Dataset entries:
- Opening Delimiter -

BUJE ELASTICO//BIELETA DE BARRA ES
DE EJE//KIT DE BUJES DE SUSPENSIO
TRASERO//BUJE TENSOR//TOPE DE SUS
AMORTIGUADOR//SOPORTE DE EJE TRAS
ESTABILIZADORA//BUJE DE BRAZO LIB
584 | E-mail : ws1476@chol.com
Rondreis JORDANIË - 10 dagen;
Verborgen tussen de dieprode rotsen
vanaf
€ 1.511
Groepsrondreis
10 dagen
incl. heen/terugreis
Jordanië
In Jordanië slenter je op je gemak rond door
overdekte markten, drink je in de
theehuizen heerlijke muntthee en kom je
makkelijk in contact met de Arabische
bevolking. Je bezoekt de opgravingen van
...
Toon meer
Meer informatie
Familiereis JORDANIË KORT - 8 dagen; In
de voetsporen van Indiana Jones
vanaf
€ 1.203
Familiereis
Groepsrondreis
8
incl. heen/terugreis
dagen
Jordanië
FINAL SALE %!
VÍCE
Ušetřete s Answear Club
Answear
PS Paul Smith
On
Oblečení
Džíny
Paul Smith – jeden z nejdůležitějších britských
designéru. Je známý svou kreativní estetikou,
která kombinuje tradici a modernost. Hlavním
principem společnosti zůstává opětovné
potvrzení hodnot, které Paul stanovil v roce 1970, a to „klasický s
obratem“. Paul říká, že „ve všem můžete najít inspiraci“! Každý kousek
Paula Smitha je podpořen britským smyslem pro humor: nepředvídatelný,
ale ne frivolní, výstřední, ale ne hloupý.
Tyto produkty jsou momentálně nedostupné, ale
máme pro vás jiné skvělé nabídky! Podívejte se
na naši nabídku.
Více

- Closing Delimiter -
- Opening Delimiter -

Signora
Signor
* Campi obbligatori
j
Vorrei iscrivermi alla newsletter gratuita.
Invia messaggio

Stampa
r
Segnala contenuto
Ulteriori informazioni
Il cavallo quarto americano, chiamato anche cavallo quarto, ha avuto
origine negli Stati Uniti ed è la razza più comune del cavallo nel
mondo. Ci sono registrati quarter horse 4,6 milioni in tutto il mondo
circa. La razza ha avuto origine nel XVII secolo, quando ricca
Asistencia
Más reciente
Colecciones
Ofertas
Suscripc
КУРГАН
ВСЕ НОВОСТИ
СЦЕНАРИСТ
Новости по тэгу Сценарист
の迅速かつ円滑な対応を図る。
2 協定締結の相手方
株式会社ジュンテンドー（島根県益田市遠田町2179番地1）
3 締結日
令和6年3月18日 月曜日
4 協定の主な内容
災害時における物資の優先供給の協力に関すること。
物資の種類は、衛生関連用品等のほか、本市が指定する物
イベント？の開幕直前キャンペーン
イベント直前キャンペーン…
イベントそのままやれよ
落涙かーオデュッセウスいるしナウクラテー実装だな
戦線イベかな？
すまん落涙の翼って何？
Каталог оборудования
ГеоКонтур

- Closing Delimiter -
- Opening Delimiter -

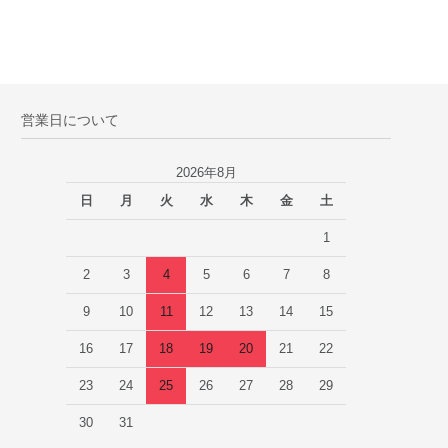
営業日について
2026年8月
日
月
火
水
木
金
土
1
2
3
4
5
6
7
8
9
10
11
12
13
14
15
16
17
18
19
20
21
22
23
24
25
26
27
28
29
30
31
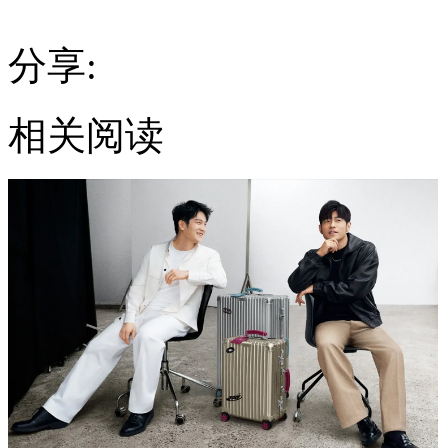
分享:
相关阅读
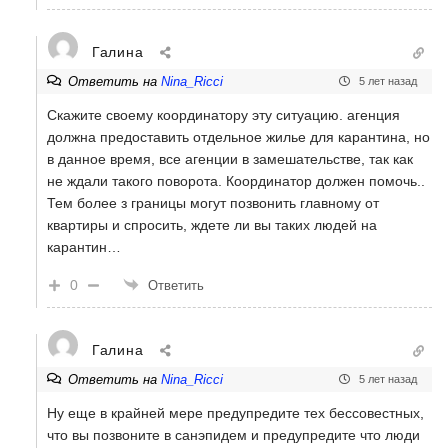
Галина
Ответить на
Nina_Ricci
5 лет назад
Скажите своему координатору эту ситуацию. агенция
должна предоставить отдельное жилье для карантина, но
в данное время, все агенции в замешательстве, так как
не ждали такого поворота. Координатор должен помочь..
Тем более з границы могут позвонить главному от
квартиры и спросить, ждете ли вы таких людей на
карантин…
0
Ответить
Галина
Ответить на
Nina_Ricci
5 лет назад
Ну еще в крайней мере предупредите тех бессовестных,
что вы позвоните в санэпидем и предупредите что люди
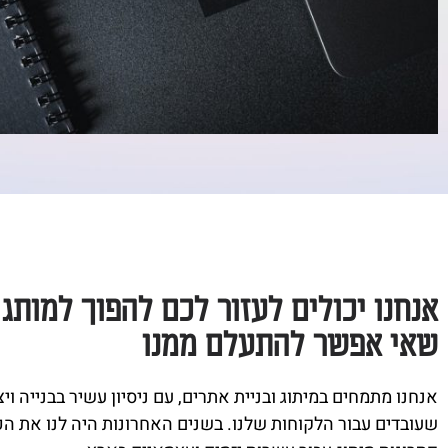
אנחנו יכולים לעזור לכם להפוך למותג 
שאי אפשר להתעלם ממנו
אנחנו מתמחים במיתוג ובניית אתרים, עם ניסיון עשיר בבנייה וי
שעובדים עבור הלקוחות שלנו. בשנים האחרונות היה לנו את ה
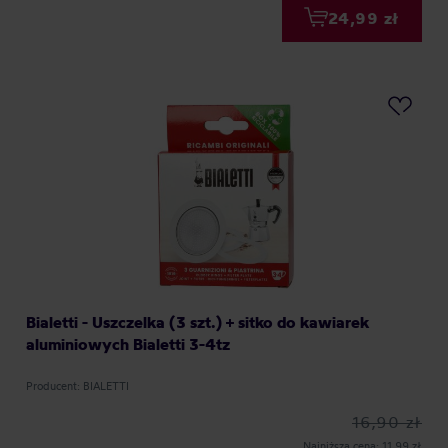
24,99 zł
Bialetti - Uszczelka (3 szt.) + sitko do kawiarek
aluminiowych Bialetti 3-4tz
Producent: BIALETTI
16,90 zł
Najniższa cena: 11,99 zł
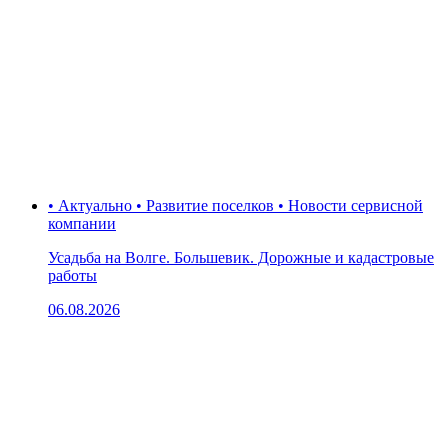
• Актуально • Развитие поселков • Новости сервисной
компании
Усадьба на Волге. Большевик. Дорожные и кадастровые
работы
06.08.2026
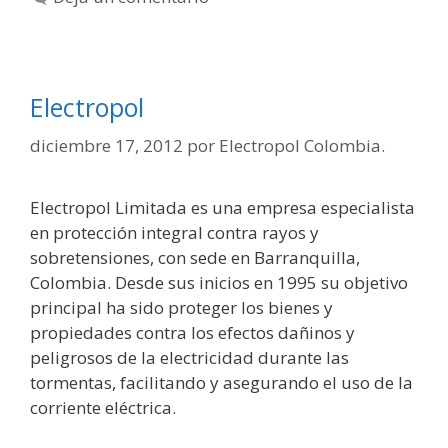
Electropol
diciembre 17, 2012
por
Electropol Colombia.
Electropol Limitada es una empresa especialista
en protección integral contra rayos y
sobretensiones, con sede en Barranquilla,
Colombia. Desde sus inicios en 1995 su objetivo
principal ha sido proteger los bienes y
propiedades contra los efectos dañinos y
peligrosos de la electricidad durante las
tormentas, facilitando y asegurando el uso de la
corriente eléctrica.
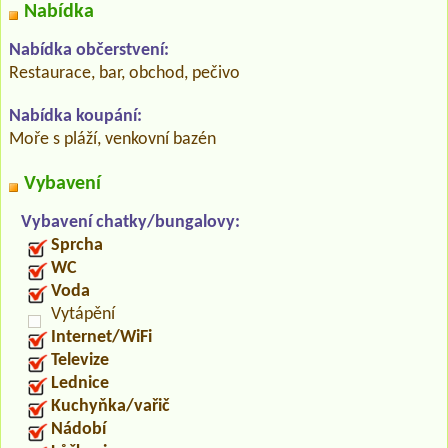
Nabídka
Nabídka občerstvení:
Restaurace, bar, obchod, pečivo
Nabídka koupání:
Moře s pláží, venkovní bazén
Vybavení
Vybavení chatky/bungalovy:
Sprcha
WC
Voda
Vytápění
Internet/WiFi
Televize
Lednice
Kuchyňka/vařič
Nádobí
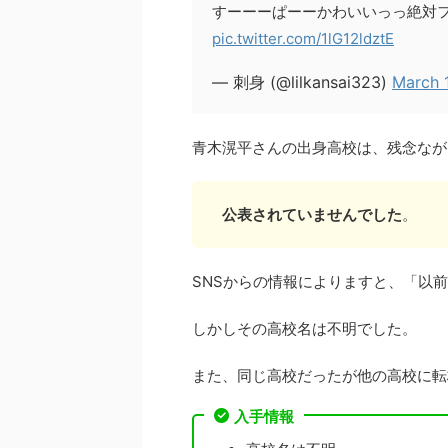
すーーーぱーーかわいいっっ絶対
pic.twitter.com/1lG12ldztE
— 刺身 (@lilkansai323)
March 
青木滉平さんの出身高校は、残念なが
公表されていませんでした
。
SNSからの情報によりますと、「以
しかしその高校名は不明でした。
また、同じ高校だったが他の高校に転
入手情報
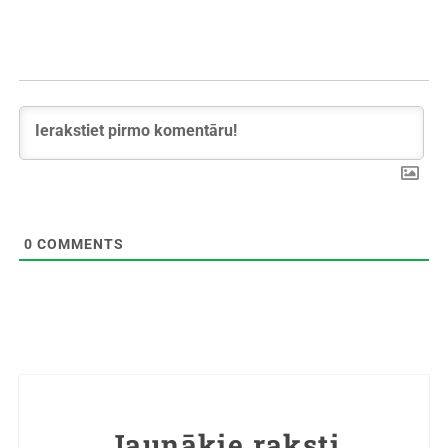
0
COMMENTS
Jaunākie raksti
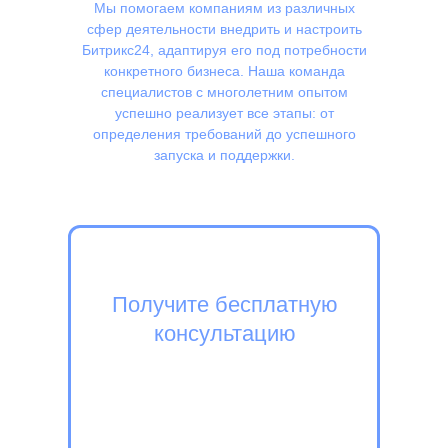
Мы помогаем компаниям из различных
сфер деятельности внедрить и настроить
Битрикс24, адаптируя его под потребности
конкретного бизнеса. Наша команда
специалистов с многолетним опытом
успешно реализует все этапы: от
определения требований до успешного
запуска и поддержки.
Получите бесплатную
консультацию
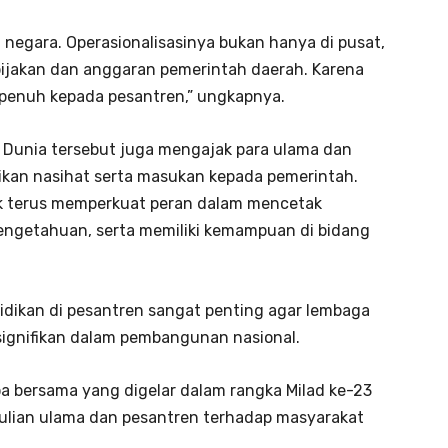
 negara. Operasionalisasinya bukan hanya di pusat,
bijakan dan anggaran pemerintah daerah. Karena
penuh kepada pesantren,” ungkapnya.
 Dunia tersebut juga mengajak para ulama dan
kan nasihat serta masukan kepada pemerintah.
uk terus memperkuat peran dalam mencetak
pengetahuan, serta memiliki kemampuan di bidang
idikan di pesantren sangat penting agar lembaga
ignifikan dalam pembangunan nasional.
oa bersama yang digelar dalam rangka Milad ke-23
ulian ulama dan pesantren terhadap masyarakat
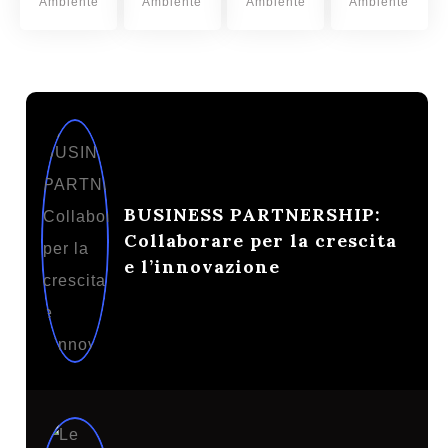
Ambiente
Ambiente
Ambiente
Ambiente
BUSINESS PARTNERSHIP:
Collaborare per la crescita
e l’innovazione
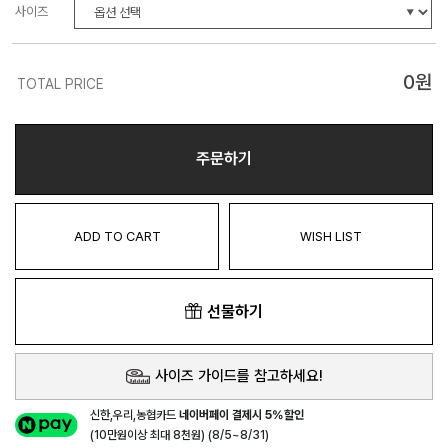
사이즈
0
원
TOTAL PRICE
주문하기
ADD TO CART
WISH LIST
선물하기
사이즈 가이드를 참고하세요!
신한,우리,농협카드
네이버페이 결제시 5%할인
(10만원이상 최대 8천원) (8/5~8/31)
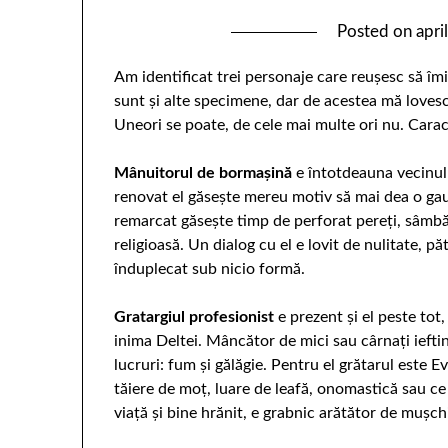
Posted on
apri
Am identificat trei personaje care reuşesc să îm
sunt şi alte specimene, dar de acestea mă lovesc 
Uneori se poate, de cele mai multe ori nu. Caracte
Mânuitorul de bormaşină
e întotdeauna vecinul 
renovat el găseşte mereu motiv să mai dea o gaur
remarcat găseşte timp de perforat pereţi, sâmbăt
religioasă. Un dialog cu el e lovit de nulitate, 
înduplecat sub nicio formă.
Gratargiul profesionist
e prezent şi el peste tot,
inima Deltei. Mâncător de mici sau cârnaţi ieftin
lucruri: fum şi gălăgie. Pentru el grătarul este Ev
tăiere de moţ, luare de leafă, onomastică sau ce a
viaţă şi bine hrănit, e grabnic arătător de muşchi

- Closing Delimiter -

Requirement:
Where does the string "Nabídka" appear in the records? Copy every line that holds it.

Solution to this task:
Nabídka
Nabídka občerstvení:
Nabídka koupání:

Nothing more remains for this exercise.